We will present these models, their main mathematical properties (quantitative and qualitative), numerical simulations and, for bacteria E. Coli, we will give a microscopic picture based on a kinetic modelling of the interaction (nonlinear scattering equation). We show that such models can have global solutions that converge in finite time to the Keller-Segel model, as a scaling parameter vanishes. This point of view has also the advantage of unifying all the models.

(May 11) Dr. Jian-Guo Liu: Accurate, Stable and Efficient Navier-Stokes Solvers Based on Explicit Treatment of the Pressure Term - In this talk, I will present numerical schemes for the incompressible Navier-Stokes equations based on a primitive variable formulation in which the incompressibility constraint has been replaced by a pressure Poisson equation. The pressure is treated explicitly in time, completely decoupling the computation of the momentum and kinematics equations. The result is a class of extremely efficient Navier-Stokes solvers. Full time accuracy achieved for all flow variables. The key to the schemes is a Neumann boundary condition for the pressure Poisson equation which enforces the incompressibility condition for the velocity field.
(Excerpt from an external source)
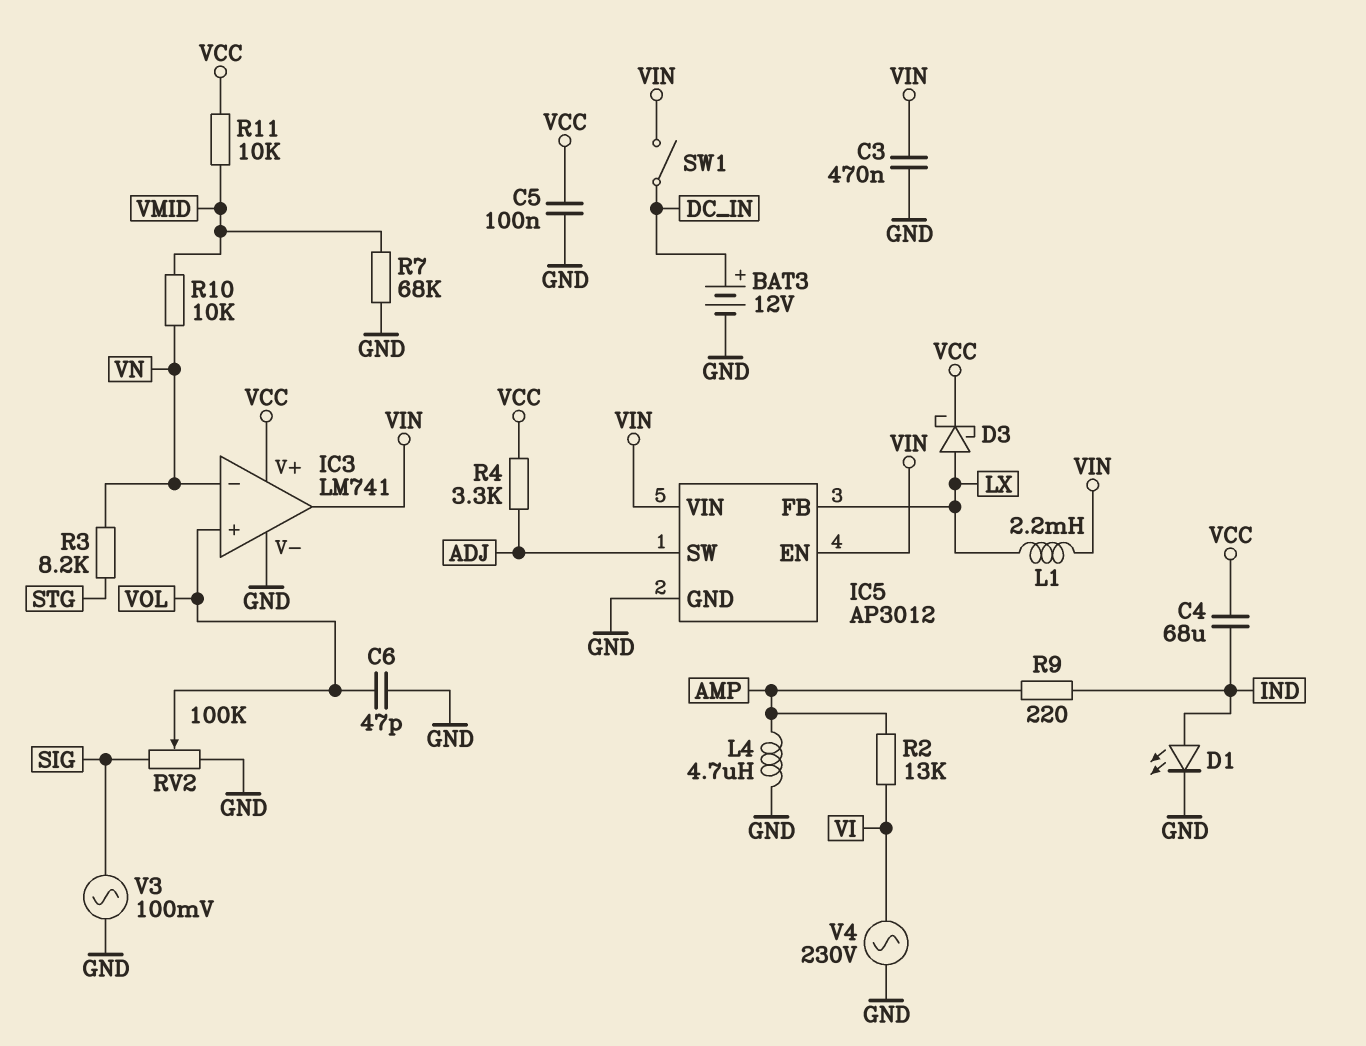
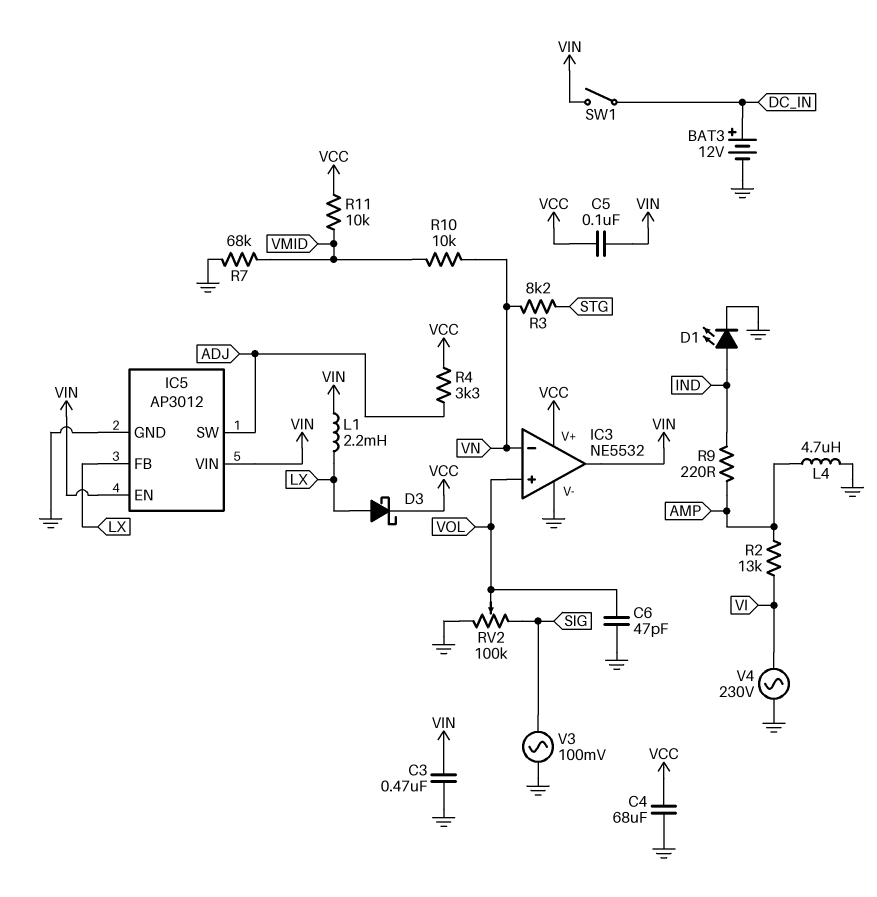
C4: 68uF (IND, VCC) -> 68uF (GND, VCC)
C5: 100nF (GND, VCC) -> 100nF (VCC, VIN)
IC3: LM741 -> NE5532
Irrespective of explicit or implicit time discretization of the viscous term in the momentum equation, the explicit time discretization of the pressure term does not affect the time step constraint. Indeed, we show some unconditional stability properties of the this new formulation for the Stokes equation with explicit treatment of the pressure term and first or second order implicit treatment of the viscous term. Systematic numerical experiments for the full Navier-Stokes equations indicate that a second order implicit time discretization of the viscous term, with the pressure and convective terms treated explicitly, is stable under the standard CFL condition. Additionally, various numerical examples are presented, including both implicit and explicit time discretizations, using spectral and finite difference spatial discretizations, demonstrating the accuracy, flexibility and efficiency of this class of schemes. In particular, a Galerkin formulation is presented requiring only C0 elements to implement.